▸ **Task to complete**
The full listing below is to be written out exactly.

'''

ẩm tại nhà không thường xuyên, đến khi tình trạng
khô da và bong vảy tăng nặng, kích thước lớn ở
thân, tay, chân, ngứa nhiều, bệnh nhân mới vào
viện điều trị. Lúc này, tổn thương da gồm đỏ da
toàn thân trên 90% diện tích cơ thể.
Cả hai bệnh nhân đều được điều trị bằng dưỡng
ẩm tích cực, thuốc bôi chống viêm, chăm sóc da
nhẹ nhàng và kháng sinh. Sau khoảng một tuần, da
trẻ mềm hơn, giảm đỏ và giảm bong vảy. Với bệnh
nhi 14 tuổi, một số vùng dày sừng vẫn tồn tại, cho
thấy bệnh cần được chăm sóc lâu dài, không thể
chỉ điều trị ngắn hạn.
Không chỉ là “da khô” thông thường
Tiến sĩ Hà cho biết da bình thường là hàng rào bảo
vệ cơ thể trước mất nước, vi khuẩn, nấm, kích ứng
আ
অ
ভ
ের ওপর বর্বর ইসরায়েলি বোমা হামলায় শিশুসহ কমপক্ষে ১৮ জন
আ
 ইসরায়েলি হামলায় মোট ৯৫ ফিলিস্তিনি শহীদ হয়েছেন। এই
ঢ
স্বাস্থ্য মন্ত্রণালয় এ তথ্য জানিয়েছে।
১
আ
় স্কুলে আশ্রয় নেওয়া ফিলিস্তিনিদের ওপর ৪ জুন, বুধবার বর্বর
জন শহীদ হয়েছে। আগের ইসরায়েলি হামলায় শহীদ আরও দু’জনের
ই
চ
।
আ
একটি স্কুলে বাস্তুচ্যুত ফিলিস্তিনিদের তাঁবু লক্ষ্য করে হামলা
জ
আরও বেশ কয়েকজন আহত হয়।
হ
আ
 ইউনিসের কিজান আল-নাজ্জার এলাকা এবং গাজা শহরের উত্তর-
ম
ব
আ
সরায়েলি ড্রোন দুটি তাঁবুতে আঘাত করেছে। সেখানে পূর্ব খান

'''

▸ **Reply to the exercise**
ẩm tại nhà không thường xuyên, đến khi tình trạng
khô da và bong vảy tăng nặng, kích thước lớn ở
thân, tay, chân, ngứa nhiều, bệnh nhân mới vào
viện điều trị. Lúc này, tổn thương da gồm đỏ da
toàn thân trên 90% diện tích cơ thể.
Cả hai bệnh nhân đều được điều trị bằng dưỡng
ẩm tích cực, thuốc bôi chống viêm, chăm sóc da
nhẹ nhàng và kháng sinh. Sau khoảng một tuần, da
trẻ mềm hơn, giảm đỏ và giảm bong vảy. Với bệnh
nhi 14 tuổi, một số vùng dày sừng vẫn tồn tại, cho
thấy bệnh cần được chăm sóc lâu dài, không thể
chỉ điều trị ngắn hạn.
Không chỉ là “da khô” thông thường
Tiến sĩ Hà cho biết da bình thường là hàng rào bảo
vệ cơ thể trước mất nước, vi khuẩn, nấm, kích ứng
আ
অ
ভ
ের ওপর বর্বর ইসরায়েলি বোমা হামলায় শিশুসহ কমপক্ষে ১৮ জন
আ
 ইসরায়েলি হামলায় মোট ৯৫ ফিলিস্তিনি শহীদ হয়েছেন। এই
ঢ
স্বাস্থ্য মন্ত্রণালয় এ তথ্য জানিয়েছে।
১
আ
় স্কুলে আশ্রয় নেওয়া ফিলিস্তিনিদের ওপর ৪ জুন, বুধবার বর্বর
জন শহীদ হয়েছে। আগের ইসরায়েলি হামলায় শহীদ আরও দু’জনের
ই
চ
।
আ
একটি স্কুলে বাস্তুচ্যুত ফিলিস্তিনিদের তাঁবু লক্ষ্য করে হামলা
জ
আরও বেশ কয়েকজন আহত হয়।
হ
আ
 ইউনিসের কিজান আল-নাজ্জার এলাকা এবং গাজা শহরের উত্তর-
ম
ব
আ
সরায়েলি ড্রোন দুটি তাঁবুতে আঘাত করেছে। সেখানে পূর্ব খান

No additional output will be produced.